Eine Krankheit hat Sie in eine drei Kliniken des Vinzenz-Krankenhauses geführt. Krankheit heißt oft:
Schmerzen erleiden
Angst vor Diagnose und Therapie haben
Ungewissheit der Zukunft spüren
Sich um Angehörigen sorgen
Wir, das Team der Krankenhaus-Seelsorge sind für Sie da.
Sie können von uns erwarten,
dass wir uns Zeit nehmen Wir kommen regelmäßig auf die Stationen. Sie können uns aber auch jederzeit rufen lassen. Dann versuchen wir noch am gleichen Tage zu Ihnen zu kommen.
dass wir zuhören Krankheit wirft existenzielle Fragen auf. Sie lässt uns vieles anders und neu sehen als in unbekümmerten Tagen. Sie können mit uns darüber reden. Wir kennen auch das `Reden ohne Worte´ und stehen unter Schweigepflicht.
dass wir Sie durch die Krankheit begleiten Krankheit ist manchmal ein längerer Weg. Wir begleiten Sie, solange Sie uns brauchen.
dass wir uns an der Hoffnung orientieren Hoffnung, Trost, Mut kann man nicht machen. Wir versuchen gemeinsam mit Ihnen, Hoffnung zu finden.
dass wir bleiben, auch und gerade wenn man "nichts mehr zu machen" kann Ohnmacht, Leiden, Sterben sind schwere Erfahrungen. Um so mehr sind wir für Sie da.
dass wir Ihre Überzeugung achten und Ihren Willen respektieren Wir wollen Sie nicht bekehren.
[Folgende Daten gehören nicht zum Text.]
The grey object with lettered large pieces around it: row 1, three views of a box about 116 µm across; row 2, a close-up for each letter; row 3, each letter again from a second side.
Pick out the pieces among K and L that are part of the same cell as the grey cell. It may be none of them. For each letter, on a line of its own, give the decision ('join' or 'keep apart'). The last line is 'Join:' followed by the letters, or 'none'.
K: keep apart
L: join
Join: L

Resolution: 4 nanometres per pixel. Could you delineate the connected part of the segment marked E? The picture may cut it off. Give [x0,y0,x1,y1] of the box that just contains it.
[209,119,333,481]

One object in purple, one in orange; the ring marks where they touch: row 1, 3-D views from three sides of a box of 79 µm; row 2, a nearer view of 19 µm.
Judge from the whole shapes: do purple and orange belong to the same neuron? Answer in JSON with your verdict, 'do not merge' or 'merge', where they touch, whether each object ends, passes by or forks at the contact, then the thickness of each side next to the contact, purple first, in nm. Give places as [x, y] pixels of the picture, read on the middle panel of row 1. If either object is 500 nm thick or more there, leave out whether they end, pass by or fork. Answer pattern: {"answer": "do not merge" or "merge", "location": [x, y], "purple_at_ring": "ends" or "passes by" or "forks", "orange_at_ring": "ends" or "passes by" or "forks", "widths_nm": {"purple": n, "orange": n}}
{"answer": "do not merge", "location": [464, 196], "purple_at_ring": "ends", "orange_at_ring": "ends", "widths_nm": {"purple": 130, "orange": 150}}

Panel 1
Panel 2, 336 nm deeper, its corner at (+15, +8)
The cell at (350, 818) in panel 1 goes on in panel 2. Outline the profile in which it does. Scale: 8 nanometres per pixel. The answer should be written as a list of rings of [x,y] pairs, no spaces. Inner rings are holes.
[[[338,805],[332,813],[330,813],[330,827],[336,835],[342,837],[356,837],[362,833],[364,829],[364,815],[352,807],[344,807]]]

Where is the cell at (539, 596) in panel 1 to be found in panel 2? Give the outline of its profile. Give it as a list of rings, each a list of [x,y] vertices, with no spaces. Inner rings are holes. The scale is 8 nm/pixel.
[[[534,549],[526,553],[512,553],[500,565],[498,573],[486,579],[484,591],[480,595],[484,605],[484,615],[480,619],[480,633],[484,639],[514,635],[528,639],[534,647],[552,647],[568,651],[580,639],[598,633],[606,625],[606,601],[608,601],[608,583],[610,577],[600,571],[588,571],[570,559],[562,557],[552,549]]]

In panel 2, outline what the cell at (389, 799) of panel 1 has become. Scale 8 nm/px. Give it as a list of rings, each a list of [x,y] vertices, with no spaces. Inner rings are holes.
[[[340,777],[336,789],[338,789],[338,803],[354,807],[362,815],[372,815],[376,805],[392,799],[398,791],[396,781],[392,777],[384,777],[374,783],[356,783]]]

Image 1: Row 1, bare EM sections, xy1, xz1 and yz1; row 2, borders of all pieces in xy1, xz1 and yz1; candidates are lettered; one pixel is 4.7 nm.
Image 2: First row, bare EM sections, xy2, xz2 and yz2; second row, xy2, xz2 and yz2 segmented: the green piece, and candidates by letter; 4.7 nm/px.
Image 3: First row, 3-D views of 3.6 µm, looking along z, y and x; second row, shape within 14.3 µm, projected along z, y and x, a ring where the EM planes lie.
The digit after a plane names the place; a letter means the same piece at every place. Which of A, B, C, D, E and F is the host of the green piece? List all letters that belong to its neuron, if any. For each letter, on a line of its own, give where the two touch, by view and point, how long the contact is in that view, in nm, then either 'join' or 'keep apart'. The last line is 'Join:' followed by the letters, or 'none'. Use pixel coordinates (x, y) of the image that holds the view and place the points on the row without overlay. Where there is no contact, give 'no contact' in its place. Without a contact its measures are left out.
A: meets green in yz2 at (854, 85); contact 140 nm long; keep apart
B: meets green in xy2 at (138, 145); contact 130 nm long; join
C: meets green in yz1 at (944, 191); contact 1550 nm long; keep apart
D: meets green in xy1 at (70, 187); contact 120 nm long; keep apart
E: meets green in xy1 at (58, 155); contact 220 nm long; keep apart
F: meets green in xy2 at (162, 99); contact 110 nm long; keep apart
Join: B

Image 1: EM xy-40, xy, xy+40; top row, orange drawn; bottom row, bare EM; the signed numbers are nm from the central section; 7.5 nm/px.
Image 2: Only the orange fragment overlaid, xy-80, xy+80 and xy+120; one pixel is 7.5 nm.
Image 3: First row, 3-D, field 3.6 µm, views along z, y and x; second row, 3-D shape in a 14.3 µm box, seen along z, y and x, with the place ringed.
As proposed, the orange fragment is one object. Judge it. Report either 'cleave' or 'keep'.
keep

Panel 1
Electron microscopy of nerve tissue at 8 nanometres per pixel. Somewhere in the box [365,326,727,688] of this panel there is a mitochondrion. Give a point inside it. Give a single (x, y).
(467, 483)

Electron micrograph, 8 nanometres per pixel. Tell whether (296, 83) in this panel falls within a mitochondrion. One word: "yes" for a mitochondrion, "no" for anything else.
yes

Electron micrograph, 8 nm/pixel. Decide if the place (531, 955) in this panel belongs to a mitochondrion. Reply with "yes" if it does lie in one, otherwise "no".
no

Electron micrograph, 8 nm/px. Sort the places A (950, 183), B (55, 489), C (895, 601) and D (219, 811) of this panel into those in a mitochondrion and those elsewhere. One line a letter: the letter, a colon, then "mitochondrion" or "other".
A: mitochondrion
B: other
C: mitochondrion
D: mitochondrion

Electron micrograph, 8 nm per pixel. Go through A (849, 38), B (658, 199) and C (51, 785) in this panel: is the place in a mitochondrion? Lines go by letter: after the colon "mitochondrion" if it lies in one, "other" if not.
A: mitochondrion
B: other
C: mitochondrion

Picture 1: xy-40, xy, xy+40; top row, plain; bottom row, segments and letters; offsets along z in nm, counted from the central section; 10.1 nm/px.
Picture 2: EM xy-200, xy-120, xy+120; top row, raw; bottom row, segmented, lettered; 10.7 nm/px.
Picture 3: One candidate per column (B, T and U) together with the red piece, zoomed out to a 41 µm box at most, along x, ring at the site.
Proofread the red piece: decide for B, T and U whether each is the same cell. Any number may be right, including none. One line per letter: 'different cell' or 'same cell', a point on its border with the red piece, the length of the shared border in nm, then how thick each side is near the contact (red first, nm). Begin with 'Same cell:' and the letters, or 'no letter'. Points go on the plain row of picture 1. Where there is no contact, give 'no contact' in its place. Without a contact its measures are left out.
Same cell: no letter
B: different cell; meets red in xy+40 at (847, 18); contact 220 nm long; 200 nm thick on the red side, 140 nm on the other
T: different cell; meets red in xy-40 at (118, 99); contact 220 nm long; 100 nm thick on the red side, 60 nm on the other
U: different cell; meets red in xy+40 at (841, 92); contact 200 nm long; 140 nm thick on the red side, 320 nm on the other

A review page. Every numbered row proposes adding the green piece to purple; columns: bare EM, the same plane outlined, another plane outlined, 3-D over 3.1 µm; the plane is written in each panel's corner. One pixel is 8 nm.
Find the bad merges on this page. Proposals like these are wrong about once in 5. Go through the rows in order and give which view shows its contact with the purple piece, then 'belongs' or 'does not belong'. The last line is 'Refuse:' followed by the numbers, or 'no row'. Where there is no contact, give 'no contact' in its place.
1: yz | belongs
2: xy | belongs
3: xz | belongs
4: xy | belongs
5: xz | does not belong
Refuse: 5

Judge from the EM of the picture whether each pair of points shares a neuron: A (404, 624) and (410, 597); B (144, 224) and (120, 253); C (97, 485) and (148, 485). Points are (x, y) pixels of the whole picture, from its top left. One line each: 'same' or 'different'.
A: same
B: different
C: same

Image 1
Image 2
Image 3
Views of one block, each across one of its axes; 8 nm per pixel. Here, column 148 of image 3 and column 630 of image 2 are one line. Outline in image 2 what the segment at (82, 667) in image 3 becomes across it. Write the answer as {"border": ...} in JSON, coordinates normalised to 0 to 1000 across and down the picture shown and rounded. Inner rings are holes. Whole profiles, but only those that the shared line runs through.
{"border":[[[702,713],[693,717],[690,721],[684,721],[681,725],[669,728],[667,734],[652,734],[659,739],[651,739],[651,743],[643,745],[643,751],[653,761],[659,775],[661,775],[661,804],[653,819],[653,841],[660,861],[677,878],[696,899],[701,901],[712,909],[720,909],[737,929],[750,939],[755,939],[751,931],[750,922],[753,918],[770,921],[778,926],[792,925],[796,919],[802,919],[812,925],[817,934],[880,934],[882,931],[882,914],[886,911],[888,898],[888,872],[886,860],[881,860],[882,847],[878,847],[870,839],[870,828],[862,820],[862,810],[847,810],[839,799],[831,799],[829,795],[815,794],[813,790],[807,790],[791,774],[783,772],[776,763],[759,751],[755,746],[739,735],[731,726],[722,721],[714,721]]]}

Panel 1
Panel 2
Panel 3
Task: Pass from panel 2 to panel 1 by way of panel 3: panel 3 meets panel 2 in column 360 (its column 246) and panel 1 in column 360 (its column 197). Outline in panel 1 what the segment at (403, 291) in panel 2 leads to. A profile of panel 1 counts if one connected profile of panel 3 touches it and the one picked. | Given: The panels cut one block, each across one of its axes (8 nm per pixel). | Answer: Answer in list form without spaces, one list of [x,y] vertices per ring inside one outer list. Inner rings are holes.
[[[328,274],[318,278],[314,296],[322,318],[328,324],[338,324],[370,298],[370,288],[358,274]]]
Wir orientieren uns in unserem Dienst an Ihnen und Ihrer Erwartung.
Unsere Gottesdienste: Im Vinzenz-Krankenhaus Haus I.: Sonnabend um 18.30 Uhr anschließend Krankenkommunion 2. und 4. Sonntag Ev. Gottesdienst mit Abendmahl anschließend Abendmahl auf den Zimmern
Im Landeshospital- Haus II: Sonnabend um 18.30 Uhr mit Krankenkommunion
In der Frauen- und Kinder-Klinik- Haus III: Sonntag um 8.15 Uhr mit Krankenkommunion Dank- und Segensgottesdienst für die Neugeborenen und ihre Eltern am Dienstag und Freitag um 16 Uhr.
Zudem können Sie in jedem der Häuser mit der Schwesterngemeinschaft täglich die Hl. Messe mitfeiern und am Morgen- und Abendlob der Ordensgemeinschaft in der Hauskapelle teilnehmen.
In jedem der drei Häuser finden Sie eine Kapelle, die einlädt, in Stille und Gebet zu verweilen, ein Licht zu entzünden oder eine Fürbitte aufzuschreiben.
Feier der Sakramente als Lebens-Zeichen
sich lossprechen können von Ängsten, Sorge und Schuld in Gespräch oder Beichte.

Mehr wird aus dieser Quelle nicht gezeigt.